Sehingga Bibi tidak dapat memberi sumbang saran atau paling tidak bisa menjadi pendengar setia akan sakit yang diderita Kakaknya.

Tidak ada kata 'seandainya' dalam dua kalimat diatas. Tapi maksudnya ada mengarah ke 'jika saja' yang berarti masuk kedalam kalimat berandai-andai. 

Lalu Bibi dan keponakannya itu masih berlanjut tentang berandai-andai akan Kakak atau Uwa versi mereka.

Rasulullah SAW pernah bersabda yang diriwayatkan oleh Muslim:

Semangatlah dalam menggapai apa yang manfaat bagimu dan mintalah pertolongan kepada Allah dan jangan bersikap lemah. Jangan pula mengatakan: Andaikan aku berbuat demikian tentu tidak akan terjadi demikian namun katakanlah: Ini takdir Allah, dan apapun yang Allah kehendaki pasti Allah wujudkan karena berandai-andai membuka tipuan setan. (HR Muslim 2664).
Dapat dimengerti kalau mereka berdua tidak ada maksud seperti dalam sabda Rasulullah SAW yang telah disebutkan diatas.
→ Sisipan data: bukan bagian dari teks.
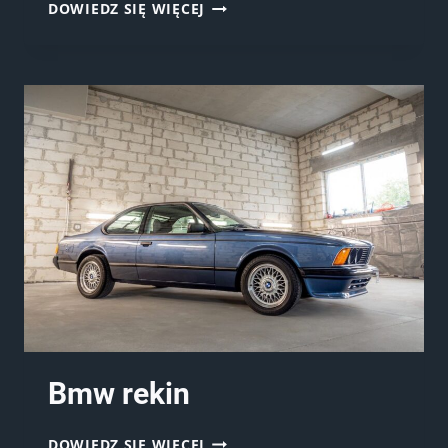
AUDI
DOWIEDZ SIĘ WIĘCEJ
RS5
Bmw rekin
BMW
DOWIEDZ SIĘ WIĘCEJ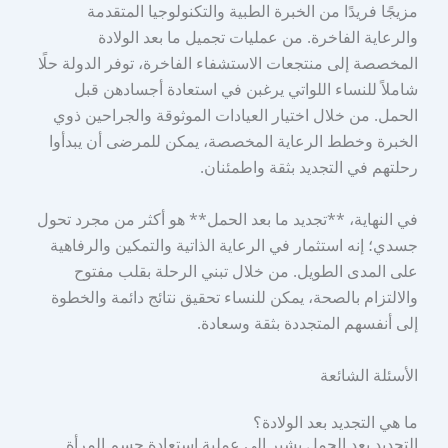
مزيجًا فريدًا من الخبرة الطبية والتكنولوجيا المتقدمة
والرعاية الفاخرة. من عمليات تجميل ما بعد الولادة
المخصصة إلى منتجعات الاستشفاء الفاخرة، توفر الدولة حلًا
شاملاً للنساء اللواتي يرغبن في استعادة أجسادهن قبل
الحمل. من خلال اختيار العيادات الموثوقة والجراحين ذوي
الخبرة وخطط الرعاية المخصصة، يمكن للمرضى أن يبدأوا
رحلتهم في التجديد بثقة واطمئنان.
في النهاية، **تجديد ما بعد الحمل** هو أكثر من مجرد تحول
جسدي؛ إنه استثمار في الرعاية الذاتية والتمكين والرفاهية
على المدى الطويل. من خلال تبني الرحلة بقلب مفتوح
والالتزام بالصحة، يمكن للنساء تحقيق نتائج دائمة والخطوة
إلى أنفسهم المتجددة بثقة وسعادة.
الأسئلة الشائعة
ما هي التجديد بعد الولادة؟
التجديد بعد الحمل يشير إلى عملية استعادة جسم المرأة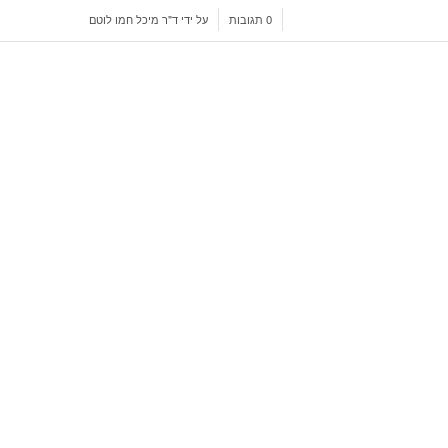
/
/
0 תגובות
על ידי
ד"ר מיכל חמו לוטם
Kata seandainya memang sudah menjadi kebiasaan dan spontan terucap ketika menghadapi suatu hal yang tidak diharapkan.

Sayangnya, aku hanya menjadi pendengar ketika mereka berbicara tentang kata seandainya itu. Semua dikarenakan kekurangan ilmu pengetahuan aku tentang hal ini.

Setelah aku tahu dan mengerti penerapan kata 'seandainya'. Semoga aku dapat mengamalkan ilmu ini untuk aku dan orang-orang yang ada di sekitar aku.
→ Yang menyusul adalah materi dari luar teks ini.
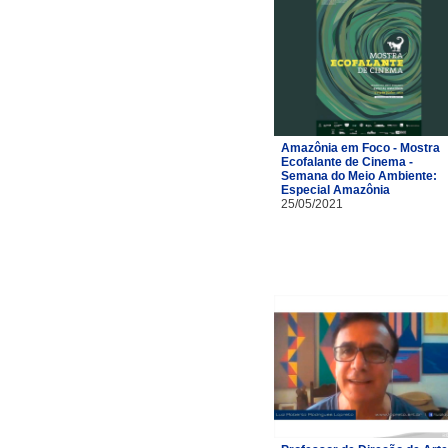
Amazônia em Foco - Mostra
Ecofalante de Cinema -
Semana do Meio Ambiente:
Especial Amazônia
25/05/2021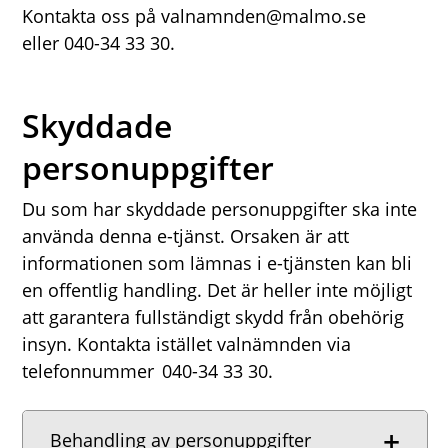
Kontakta oss på valnamnden@malmo.se
eller 040-34 33 30.
Skyddade
personuppgifter
Du som har skyddade personuppgifter ska inte
använda denna e-tjänst. Orsaken är att
informationen som lämnas i e-tjänsten kan bli
en offentlig handling. Det är heller inte möjligt
att garantera fullständigt skydd från obehörig
insyn. Kontakta istället valnämnden via
telefonnummer 040-34 33 30.
Behandling av personuppgifter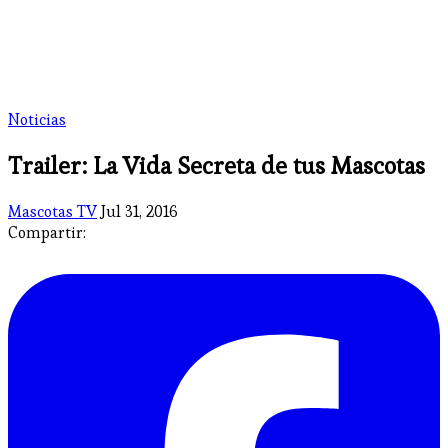
Noticias
Trailer: La Vida Secreta de tus Mascotas
Mascotas TV
Jul 31, 2016
Compartir: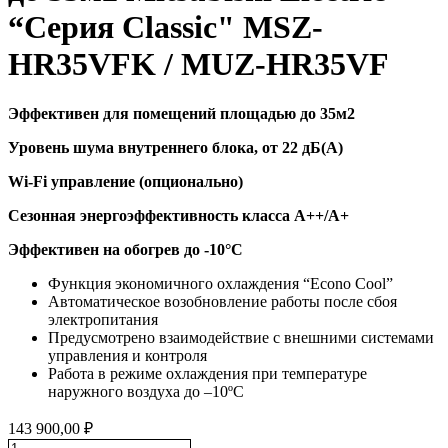
“Серия Classic" MSZ-
HR35VFK / MUZ-HR35VF
Эффективен для помещений площадью до 35м2
Уровень шума внутреннего блока, от 22 дБ(А)
Wi-Fi управление (опционально)
Сезонная энергоэффективность класса А++/A+
Эффективен на обогрев до
-10°C
Функция экономичного охлаждения “Econo Cool”
Автоматическое возобновление работы после сбоя
электропитания
Предусмотрено взаимодействие с внешними системами
управления и контроля
Работа в режиме охлаждения при температуре
наружного воздуха до –10ºC
143 900,00
₽
Количество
Seperti itulah manusia, mengeluh, bahkan terkadang marah pada Allah dan untuk sesaat menolak takdir. Sebelum akhirnya tersadar dengan firman Allah SWT yang menjelaskan dalam ayat berikut:

Mereka (orang-orang munafik) berkata: Apakah ada bagi kita barang sesuatu (hak campur tangan) dalam urusan ini? Katakanlah: “Sesungguhnya urusan itu seluruhnya di tangan Allah”. Mereka menyembunyikan dalam hati mereka apa yang tidak mereka terangkan kepadamu; mereka berkata: “Sekiranya ada bagi kita barang sesuatu (hak campur tangan) dalam urusan ini, niscaya kita tidak akan dibunuh (dikalahkan) di sini”.

Katakanlah: “Sekiranya kamu berada di rumahmu, niscaya orang-orang yang telah ditakdirkan akan mati terbunuh itu keluar (juga) ke tempat mereka terbunuh”. Dan Allah (berbuat demikian) untuk menguji apa yang ada dalam dadamu dan untuk membersihkan apa yang ada dalam hatimu. Allah Maha Mengetahui isi hati.” (QS Ali Imran: 154).
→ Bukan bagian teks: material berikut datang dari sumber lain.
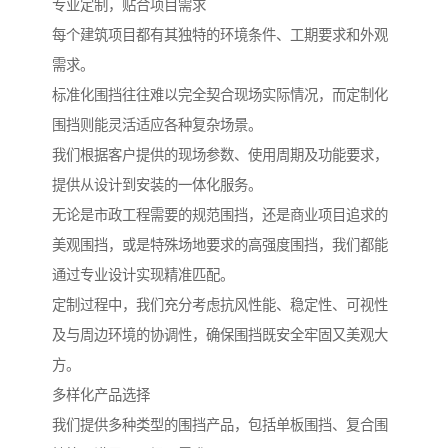
专业定制，贴合项目需求
每个建筑项目都有其独特的环境条件、工期要求和外观
需求。
标准化围挡往往难以完全契合现场实际情况，而定制化
围挡则能灵活适应各种复杂场景。
我们根据客户提供的现场参数、使用周期及功能要求，
提供从设计到安装的一体化服务。
无论是市政工程需要的规范围挡，还是商业项目追求的
美观围挡，或是特殊场地要求的高强度围挡，我们都能
通过专业设计实现精准匹配。
定制过程中，我们充分考虑抗风性能、稳定性、可视性
及与周边环境的协调性，确保围挡既安全牢固又美观大
方。
多样化产品选择
我们提供多种类型的围挡产品，包括单板围挡、复合围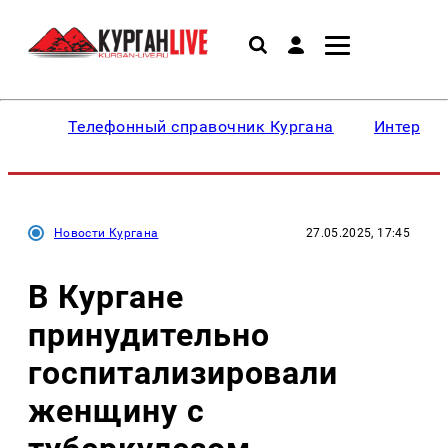
Телефонный справочник Кургана
Интересн
Новости Кургана
27.05.2025, 17:45
В Кургане
принудительно
госпитализировали
женщину с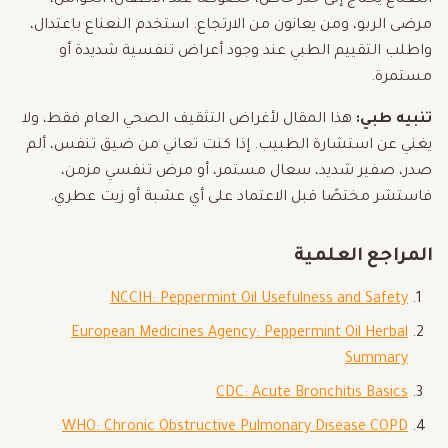
النعناع يحتاج إلى حذر خاص، خصوصًا عند الأطفال، الحوامل،
مرضى الربو، ومن يعانون من الارتجاع. استخدم النعناع باعتدال،
واطلب التقييم الطبي عند وجود أعراض تنفسية شديدة أو
مستمرة.
تنبيه طبي:
هذا المقال لأغراض التثقيف الصحي العام فقط، ولا
يغني عن استشارة الطبيب. إذا كنت تعاني من ضيق تنفس، ألم
صدر، صفير شديد، سعال مستمر، أو مرض تنفسي مزمن،
فاستشر مختصًا قبل الاعتماد على أي عشبة أو زيت عطري.
المراجع العلمية
NCCIH: Peppermint Oil Usefulness and Safety
European Medicines Agency: Peppermint Oil Herbal
Summary
CDC: Acute Bronchitis Basics
WHO: Chronic Obstructive Pulmonary Disease COPD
Naudzubillah Summa naudzubillah. Jangan sampai aku masuk ke dalam perangkap setan.

Aku pernah diposisi ini. Sedih, marah, hati berontak, menolak semua kenyataan. Bahkan terlintas dipikiran, "buat apa hidup?"

Baca juga: Saat ikhtiar dan doa berbeda-dengan takdir

Berdamai dengan hati

Jangan melawan takdir
Berdamai dengan hati bukan perkara mudah. Waktu tidak dapat menghapus semua ingatan dan kenangan.

Hidup berdampingan dengan masa lalu adalah yang terbaik buatku. Bukan untuk menengok ke belakang. Tapi saling senyum dan mengingatkan.

Kata 'seandainya' kubuat untuk masa depan. Dan ternyata, semua ini adalah yang terbaik buat hidupku.

Terima kasih kepada sang Maha Pencipta yang telah membuatku seperti batu karang dan yang telah membuatku tidak membenci angin.

Semoga aku dan Sahabat Desi's Corner masuk ke dalam golongan orang-orang yang selalu mendapat petunjuk-Mu ketika sedang dalam kesulitan. Aamiiin.